— BEGIN DATA ENTRIES —
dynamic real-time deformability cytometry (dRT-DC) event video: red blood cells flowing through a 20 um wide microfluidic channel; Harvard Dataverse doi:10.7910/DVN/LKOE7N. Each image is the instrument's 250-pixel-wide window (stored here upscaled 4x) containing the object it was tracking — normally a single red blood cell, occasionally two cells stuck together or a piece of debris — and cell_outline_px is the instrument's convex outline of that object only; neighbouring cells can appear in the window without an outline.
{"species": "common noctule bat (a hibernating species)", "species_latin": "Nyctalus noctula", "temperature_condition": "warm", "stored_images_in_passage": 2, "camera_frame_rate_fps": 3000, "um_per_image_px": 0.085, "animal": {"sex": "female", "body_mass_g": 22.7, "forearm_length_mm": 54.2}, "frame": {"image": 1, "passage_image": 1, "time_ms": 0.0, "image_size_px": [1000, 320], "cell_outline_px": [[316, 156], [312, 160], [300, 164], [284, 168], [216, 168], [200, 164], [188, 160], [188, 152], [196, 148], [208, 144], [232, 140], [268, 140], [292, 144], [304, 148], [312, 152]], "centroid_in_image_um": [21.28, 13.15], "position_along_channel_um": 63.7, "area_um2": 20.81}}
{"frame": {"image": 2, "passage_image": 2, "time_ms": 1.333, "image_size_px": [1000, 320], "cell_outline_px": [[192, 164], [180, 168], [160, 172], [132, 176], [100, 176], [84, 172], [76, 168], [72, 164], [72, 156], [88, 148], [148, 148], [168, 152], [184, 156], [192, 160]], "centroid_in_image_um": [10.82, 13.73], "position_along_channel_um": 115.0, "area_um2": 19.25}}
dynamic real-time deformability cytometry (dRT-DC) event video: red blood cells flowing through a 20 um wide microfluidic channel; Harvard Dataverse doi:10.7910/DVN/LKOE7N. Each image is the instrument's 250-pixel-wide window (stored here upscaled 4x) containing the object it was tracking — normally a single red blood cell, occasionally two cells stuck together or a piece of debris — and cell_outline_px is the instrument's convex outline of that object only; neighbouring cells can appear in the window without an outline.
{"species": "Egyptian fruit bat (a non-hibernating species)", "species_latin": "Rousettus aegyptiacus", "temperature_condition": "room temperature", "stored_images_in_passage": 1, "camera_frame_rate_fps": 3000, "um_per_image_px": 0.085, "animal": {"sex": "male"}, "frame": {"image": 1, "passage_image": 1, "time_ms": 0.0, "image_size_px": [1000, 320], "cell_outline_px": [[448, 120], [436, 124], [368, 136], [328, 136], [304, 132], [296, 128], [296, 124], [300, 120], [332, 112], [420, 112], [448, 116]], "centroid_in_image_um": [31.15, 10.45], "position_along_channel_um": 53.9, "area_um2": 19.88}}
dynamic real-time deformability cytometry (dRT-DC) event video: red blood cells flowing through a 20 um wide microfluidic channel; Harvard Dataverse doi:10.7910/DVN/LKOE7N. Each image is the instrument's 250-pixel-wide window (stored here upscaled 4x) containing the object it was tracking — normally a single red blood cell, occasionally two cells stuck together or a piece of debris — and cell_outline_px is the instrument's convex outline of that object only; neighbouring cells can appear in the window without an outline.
— END DATA ENTRIES —
> STATED EXERCISE:
Please quote the data above in full, with no line missing.

> ANSWER FOR THE TASK:
dynamic real-time deformability cytometry (dRT-DC) event video: red blood cells flowing through a 20 um wide microfluidic channel; Harvard Dataverse doi:10.7910/DVN/LKOE7N. Each image is the instrument's 250-pixel-wide window (stored here upscaled 4x) containing the object it was tracking — normally a single red blood cell, occasionally two cells stuck together or a piece of debris — and cell_outline_px is the instrument's convex outline of that object only; neighbouring cells can appear in the window without an outline.
{"species": "common noctule bat (a hibernating species)", "species_latin": "Nyctalus noctula", "temperature_condition": "warm", "stored_images_in_passage": 2, "camera_frame_rate_fps": 3000, "um_per_image_px": 0.085, "animal": {"sex": "female", "body_mass_g": 22.7, "forearm_length_mm": 54.2}, "frame": {"image": 1, "passage_image": 1, "time_ms": 0.0, "image_size_px": [1000, 320], "cell_outline_px": [[316, 156], [312, 160], [300, 164], [284, 168], [216, 168], [200, 164], [188, 160], [188, 152], [196, 148], [208, 144], [232, 140], [268, 140], [292, 144], [304, 148], [312, 152]], "centroid_in_image_um": [21.28, 13.15], "position_along_channel_um": 63.7, "area_um2": 20.81}}
{"frame": {"image": 2, "passage_image": 2, "time_ms": 1.333, "image_size_px": [1000, 320], "cell_outline_px": [[192, 164], [180, 168], [160, 172], [132, 176], [100, 176], [84, 172], [76, 168], [72, 164], [72, 156], [88, 148], [148, 148], [168, 152], [184, 156], [192, 160]], "centroid_in_image_um": [10.82, 13.73], "position_along_channel_um": 115.0, "area_um2": 19.25}}
dynamic real-time deformability cytometry (dRT-DC) event video: red blood cells flowing through a 20 um wide microfluidic channel; Harvard Dataverse doi:10.7910/DVN/LKOE7N. Each image is the instrument's 250-pixel-wide window (stored here upscaled 4x) containing the object it was tracking — normally a single red blood cell, occasionally two cells stuck together or a piece of debris — and cell_outline_px is the instrument's convex outline of that object only; neighbouring cells can appear in the window without an outline.
{"species": "Egyptian fruit bat (a non-hibernating species)", "species_latin": "Rousettus aegyptiacus", "temperature_condition": "room temperature", "stored_images_in_passage": 1, "camera_frame_rate_fps": 3000, "um_per_image_px": 0.085, "animal": {"sex": "male"}, "frame": {"image": 1, "passage_image": 1, "time_ms": 0.0, "image_size_px": [1000, 320], "cell_outline_px": [[448, 120], [436, 124], [368, 136], [328, 136], [304, 132], [296, 128], [296, 124], [300, 120], [332, 112], [420, 112], [448, 116]], "centroid_in_image_um": [31.15, 10.45], "position_along_channel_um": 53.9, "area_um2": 19.88}}
dynamic real-time deformability cytometry (dRT-DC) event video: red blood cells flowing through a 20 um wide microfluidic channel; Harvard Dataverse doi:10.7910/DVN/LKOE7N. Each image is the instrument's 250-pixel-wide window (stored here upscaled 4x) containing the object it was tracking — normally a single red blood cell, occasionally two cells stuck together or a piece of debris — and cell_outline_px is the instrument's convex outline of that object only; neighbouring cells can appear in the window without an outline.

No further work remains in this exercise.